Dick Green

Personal information
- Full name: Richard Green

Playing information
- Position: Prop, Second-row, Hooker
Club
| Years | Team | Pld | T | G | FG | P |
| 1908–09 | South Sydney | 21 | 7 | 16 | 0 | 53 |
| 1911 | Annandale | 5 | 0 | 5 | 0 | 10 |
| 1912 | South Sydney | 6 | 0 | 0 | 0 | 0 |
|  | Total | 32 | 7 | 21 | 0 | 63 |
Representative
| Years | Team | Pld | T | G | FG | P |
| 1908–09 | New South Wales | 2 | 0 | 0 | 0 | 0 |
- Source:

= Dick Green (rugby league) =

Australian rugby league footballer

Dick Green was an Australian rugby league footballer who played in the 1900s and 1910s. He played for South Sydney and Annandale in the New South Wales Rugby League (NSWRL) competition. Green was a foundation player for South Sydney being a part of the club's first ever season and playing in their first ever game.

==Playing career==
Green played in South Sydney's first ever game against North Sydney in the opening week of the NSWRL competition. South Sydney defeated Norths 11–7 at Birchgrove Oval with Green scoring one of the club's first tries.

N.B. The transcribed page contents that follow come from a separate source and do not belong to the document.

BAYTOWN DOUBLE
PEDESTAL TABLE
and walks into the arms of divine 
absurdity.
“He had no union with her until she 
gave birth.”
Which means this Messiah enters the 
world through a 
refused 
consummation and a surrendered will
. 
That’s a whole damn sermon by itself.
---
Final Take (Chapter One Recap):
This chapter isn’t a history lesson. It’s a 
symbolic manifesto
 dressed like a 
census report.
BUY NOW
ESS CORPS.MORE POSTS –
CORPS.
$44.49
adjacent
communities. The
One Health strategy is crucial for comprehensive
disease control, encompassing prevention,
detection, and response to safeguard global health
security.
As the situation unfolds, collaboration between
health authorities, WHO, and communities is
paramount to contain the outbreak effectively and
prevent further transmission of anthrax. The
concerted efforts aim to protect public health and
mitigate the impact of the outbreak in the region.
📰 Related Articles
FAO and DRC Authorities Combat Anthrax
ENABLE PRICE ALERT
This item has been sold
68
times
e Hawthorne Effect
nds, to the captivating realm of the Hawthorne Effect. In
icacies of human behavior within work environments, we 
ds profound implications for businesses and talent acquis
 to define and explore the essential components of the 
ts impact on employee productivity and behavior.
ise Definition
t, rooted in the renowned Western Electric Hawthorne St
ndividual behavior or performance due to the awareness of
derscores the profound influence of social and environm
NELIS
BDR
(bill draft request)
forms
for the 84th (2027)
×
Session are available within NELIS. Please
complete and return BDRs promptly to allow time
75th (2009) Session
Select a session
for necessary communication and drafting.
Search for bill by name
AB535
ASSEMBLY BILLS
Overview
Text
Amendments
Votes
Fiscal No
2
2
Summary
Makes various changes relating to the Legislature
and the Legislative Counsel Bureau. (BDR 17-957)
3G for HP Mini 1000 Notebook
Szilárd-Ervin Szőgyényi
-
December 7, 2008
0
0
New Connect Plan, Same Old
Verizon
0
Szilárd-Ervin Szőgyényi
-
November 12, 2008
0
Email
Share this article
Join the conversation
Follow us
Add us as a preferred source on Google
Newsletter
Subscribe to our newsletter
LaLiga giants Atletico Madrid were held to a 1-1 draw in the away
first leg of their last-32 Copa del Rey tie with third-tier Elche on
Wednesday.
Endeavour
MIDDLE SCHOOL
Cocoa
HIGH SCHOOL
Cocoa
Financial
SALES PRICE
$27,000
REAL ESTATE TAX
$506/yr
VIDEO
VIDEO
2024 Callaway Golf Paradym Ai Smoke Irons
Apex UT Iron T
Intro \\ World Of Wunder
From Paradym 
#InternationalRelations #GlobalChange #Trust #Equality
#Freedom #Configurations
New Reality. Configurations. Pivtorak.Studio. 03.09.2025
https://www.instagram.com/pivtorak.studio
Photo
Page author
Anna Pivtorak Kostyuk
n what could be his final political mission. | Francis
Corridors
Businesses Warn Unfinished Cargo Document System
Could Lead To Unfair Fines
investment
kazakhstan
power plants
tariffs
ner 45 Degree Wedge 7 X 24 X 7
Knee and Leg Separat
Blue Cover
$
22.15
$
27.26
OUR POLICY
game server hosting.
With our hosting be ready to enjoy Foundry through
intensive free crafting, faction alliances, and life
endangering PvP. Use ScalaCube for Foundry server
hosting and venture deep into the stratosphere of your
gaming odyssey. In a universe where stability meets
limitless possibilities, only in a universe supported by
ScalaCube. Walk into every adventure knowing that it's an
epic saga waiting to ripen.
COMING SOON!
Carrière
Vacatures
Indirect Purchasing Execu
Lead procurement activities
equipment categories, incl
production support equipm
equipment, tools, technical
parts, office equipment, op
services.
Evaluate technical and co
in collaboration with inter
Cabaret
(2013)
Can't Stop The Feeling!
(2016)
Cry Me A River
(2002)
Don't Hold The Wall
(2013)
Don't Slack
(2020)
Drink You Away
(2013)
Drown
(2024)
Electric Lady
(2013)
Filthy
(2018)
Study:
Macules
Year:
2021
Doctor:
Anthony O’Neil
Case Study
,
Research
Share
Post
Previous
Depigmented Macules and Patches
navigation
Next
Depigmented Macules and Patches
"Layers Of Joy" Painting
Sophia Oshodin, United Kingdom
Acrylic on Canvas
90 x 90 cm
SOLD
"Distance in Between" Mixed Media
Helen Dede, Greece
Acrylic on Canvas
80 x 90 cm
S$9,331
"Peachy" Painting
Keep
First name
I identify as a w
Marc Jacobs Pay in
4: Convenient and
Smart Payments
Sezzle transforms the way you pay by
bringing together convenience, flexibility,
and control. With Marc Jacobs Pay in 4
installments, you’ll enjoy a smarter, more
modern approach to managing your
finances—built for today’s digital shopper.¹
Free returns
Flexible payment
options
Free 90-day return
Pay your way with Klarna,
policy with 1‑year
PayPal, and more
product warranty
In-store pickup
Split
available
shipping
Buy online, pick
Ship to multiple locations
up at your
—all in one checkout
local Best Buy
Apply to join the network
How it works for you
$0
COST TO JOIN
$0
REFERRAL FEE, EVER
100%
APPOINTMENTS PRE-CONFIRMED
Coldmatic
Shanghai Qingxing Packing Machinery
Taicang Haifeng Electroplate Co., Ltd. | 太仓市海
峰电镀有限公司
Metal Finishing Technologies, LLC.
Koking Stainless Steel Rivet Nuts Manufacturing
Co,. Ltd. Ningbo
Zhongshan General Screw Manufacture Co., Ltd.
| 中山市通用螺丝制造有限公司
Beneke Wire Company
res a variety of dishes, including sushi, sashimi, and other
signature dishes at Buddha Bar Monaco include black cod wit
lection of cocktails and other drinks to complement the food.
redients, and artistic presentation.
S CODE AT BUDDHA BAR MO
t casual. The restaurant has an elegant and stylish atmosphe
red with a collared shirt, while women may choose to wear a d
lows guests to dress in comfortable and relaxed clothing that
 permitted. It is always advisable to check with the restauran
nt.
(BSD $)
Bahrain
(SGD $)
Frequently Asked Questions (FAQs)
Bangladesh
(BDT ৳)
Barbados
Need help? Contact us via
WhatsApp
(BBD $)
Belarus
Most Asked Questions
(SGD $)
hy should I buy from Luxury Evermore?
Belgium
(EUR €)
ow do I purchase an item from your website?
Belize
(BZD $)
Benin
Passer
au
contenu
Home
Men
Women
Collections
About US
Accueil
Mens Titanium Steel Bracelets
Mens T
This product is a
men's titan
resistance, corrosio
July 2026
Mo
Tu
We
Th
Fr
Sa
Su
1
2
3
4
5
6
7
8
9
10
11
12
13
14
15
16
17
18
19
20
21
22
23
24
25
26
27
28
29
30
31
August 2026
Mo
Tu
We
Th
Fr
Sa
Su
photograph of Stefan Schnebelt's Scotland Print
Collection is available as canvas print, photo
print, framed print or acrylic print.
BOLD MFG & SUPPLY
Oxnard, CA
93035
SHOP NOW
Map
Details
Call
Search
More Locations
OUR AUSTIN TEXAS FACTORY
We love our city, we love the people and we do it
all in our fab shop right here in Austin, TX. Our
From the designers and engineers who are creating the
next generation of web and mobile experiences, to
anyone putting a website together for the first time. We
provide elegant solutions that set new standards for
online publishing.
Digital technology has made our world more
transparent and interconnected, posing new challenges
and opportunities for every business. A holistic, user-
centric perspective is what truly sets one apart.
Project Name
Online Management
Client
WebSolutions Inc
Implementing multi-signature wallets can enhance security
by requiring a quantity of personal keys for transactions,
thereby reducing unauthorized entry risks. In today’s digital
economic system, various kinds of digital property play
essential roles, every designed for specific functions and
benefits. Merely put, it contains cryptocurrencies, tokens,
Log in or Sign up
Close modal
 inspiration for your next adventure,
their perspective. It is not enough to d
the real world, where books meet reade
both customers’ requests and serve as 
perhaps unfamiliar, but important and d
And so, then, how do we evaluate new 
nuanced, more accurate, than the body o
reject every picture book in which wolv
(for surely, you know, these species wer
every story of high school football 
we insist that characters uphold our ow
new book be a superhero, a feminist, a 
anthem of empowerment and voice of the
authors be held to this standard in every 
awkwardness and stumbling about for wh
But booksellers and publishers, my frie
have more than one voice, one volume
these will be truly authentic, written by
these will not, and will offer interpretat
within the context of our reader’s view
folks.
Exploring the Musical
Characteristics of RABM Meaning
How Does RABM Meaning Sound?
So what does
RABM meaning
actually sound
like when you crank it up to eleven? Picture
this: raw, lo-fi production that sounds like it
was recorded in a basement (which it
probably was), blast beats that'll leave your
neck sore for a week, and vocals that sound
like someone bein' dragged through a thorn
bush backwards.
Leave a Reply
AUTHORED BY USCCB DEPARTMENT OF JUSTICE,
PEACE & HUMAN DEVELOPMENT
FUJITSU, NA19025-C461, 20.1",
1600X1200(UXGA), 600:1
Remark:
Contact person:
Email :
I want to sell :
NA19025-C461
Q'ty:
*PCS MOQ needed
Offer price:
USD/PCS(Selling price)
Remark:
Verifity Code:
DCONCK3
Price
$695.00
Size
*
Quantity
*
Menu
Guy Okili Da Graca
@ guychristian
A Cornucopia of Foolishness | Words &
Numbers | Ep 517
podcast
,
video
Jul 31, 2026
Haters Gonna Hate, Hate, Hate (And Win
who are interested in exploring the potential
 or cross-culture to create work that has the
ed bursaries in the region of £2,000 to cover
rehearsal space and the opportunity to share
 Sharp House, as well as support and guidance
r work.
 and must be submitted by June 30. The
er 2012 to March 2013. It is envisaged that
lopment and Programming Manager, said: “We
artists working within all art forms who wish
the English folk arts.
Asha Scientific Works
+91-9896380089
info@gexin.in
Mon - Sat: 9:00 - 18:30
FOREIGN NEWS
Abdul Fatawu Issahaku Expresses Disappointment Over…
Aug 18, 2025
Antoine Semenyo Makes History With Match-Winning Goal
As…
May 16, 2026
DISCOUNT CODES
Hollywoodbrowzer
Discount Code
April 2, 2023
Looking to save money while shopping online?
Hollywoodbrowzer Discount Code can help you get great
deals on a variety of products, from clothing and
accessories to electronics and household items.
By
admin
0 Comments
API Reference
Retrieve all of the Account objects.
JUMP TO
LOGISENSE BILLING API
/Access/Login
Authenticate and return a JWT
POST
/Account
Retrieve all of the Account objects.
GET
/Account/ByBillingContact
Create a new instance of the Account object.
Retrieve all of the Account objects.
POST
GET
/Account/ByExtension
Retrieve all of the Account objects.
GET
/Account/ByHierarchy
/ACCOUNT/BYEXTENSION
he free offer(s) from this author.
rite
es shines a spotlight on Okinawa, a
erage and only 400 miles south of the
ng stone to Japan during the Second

Souths went on to claim the inaugural minor premiership in 1908 and reach the first NSWRL grand final against Eastern Suburbs. Green played at prop as Souths claimed their first premiership winning 14–12 at the Royal Agricultural Society Grounds in front of 4000 spectators.

In 1909, Green played 10 times for the club as Souths claimed their second premiership in a row against Balmain in controversial circumstances.

Green did not make an appearances for Souths in 1910 spending the whole season playing with the South Sydney Federals. In 1911, Green joined Annandale and spent one season at the club before returning to South Sydney. Green retired at the end of 1912.